JD: What was that for?

HW: Well, it’s a trade secret, but . . .

JD: Oh, go on, tell us.

HW: I used to be able to get the picture, mean a cutting or anything- I’ve still got the stuff upstairs, but it’s not working- put it on a screen with curtains, behind curtains and I’d got a biscuit tin with a lens I’d bought, bought for six quid off a lens works in Birmingham. It only cost me six quid, which projects it onto a glass screen in a frame with tracing paper on it and it projects this thing onto the tracing paper and so if you want to (?……) anything you put it up there on the back screen, it goes through the lens onto the tracing paper and you can. Why am I telling you this-

JD: Harry this is fascinating.

HW: I’ve got a heap of photographs upstairs as well, that I’m going to burn them at the first-

JD: No, don’t you do that! I think it’s very important we show these processes.

HW: No. you don’t give trade secrets away, not-

JD: Well does it matter now, because it’s part of the history of how things developed and part of the history of how it all happened?

HW: Well I, all the big people did it, the Canaleto’s did it and-

JD: Absolutely, Leonardo did it, you know

HW: Yeh I know but they didn’t say so at the time.

JD: Ohhh, I don’t know, I don’t think it matters.

HW: Canaleto didn’t say to it at the time and his camera obscuro.

JD: I tell you what the problem is Harry, people think tracing is cheating, do you know what I mean?
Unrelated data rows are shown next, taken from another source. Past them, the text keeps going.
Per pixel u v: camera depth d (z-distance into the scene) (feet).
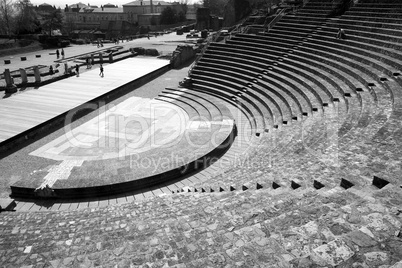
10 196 48.06
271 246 19.81
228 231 24.41
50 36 207.41
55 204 46.44
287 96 73.51
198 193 38.93
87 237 28.09
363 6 96.89
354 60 70.28
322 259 17.20
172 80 117.91
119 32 330.75
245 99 84.33
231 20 170.40
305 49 89.51
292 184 32.35
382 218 20.31
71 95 91.15
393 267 15.79
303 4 122.93
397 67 57.77
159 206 35.73
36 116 74.33
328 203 24.80
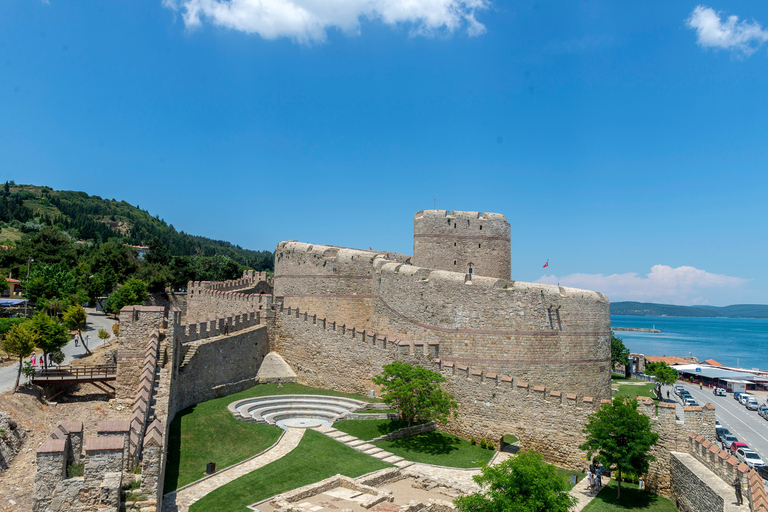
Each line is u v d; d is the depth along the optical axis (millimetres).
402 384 43500
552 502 28078
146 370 35062
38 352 54656
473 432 46156
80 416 35625
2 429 29469
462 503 29672
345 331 53469
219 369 49844
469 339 52219
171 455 35344
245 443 39156
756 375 113562
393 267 58250
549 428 42844
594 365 53406
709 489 30422
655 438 35719
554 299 51719
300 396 50844
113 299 84500
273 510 29266
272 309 59312
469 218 64500
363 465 37031
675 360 142875
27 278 93688
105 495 22172
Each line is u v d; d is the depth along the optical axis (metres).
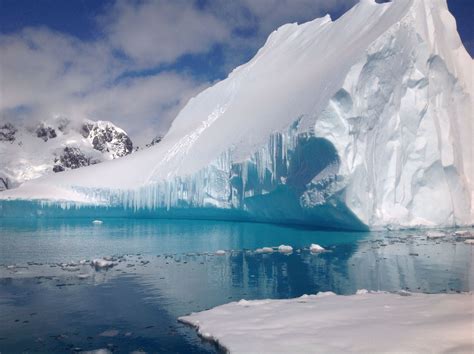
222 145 32.38
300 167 24.03
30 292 12.26
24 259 17.89
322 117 21.89
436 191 24.61
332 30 34.69
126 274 14.52
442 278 12.66
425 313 7.86
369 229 23.05
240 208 29.72
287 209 26.50
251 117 32.28
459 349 6.14
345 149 21.72
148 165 38.12
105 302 11.14
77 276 14.28
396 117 23.66
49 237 25.45
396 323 7.40
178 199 33.53
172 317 9.75
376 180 23.23
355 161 22.02
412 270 13.83
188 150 36.00
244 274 14.10
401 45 23.03
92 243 22.48
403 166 24.06
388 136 23.58
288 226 27.83
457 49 29.34
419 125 24.22
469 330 6.77
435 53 24.77
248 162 27.73
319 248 18.09
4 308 10.73
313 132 22.02
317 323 7.82
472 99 28.88
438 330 6.89
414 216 24.31
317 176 22.59
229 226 29.28
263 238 22.72
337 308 8.70
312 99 24.48
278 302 9.70
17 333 9.02
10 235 26.66
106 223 34.22
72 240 23.80
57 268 15.77
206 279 13.52
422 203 24.41
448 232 22.81
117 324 9.45
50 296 11.80
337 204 22.08
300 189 23.83
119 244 21.92
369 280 12.66
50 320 9.80
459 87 27.53
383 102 23.19
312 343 6.83
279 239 22.12
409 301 8.90
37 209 40.19
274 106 30.25
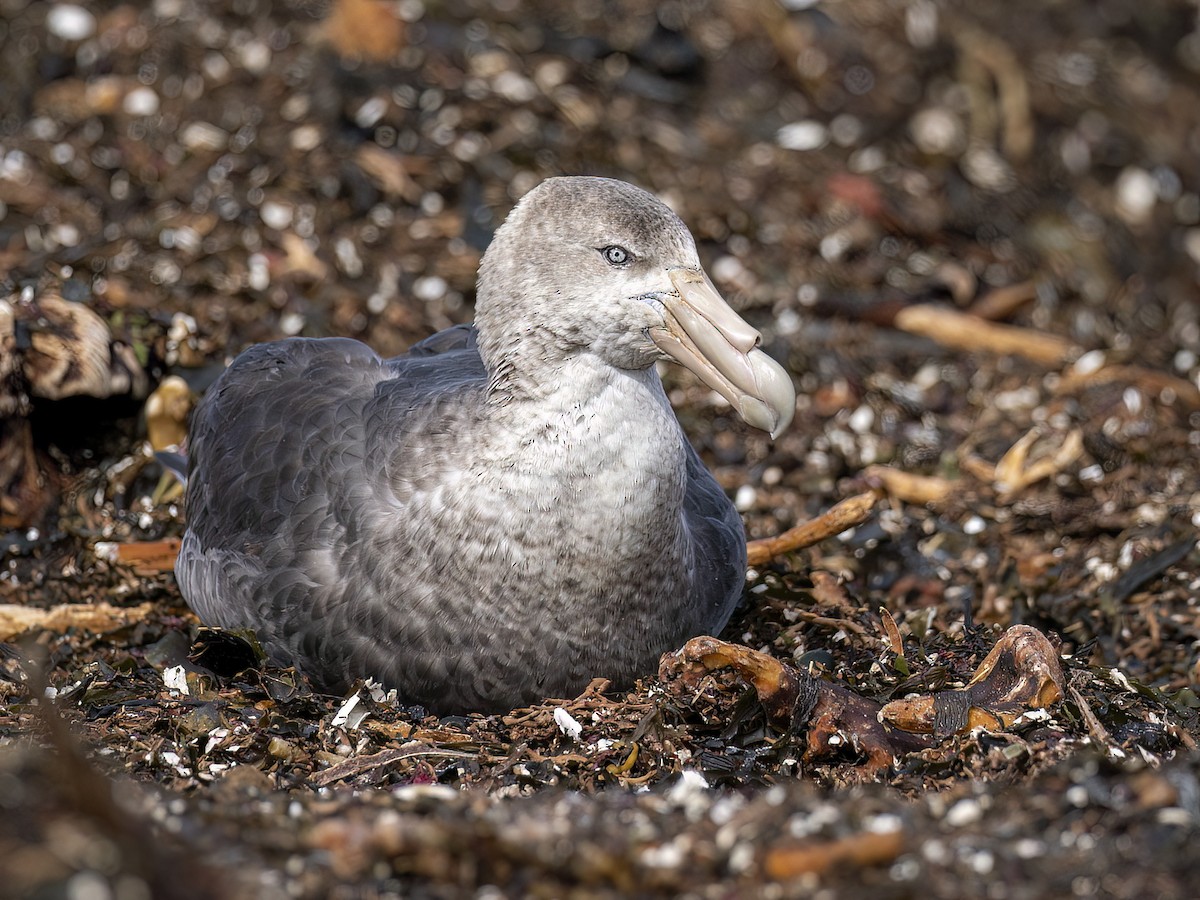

And it’s not its part of the process, its part of using it.

HW: Yeah I know, but I don’t want to start a-

JD: Some people would say copying from photographs is cheating, you know, its not its different ways of creating it.

HW: Oh, copying from photographs is translating, just as much as translating a model free hand.

JD: But your taking in tracing, your taking a line drawing and making it into a painting, so it’s got the process of transformation. It’s a different process.

HW: You’ve got to go round telling everybody else that, not me.

JD: I just think the whole process of creation, your telling me you use many different methods.

HW: No, but a lot of people think tracing is a dirty word.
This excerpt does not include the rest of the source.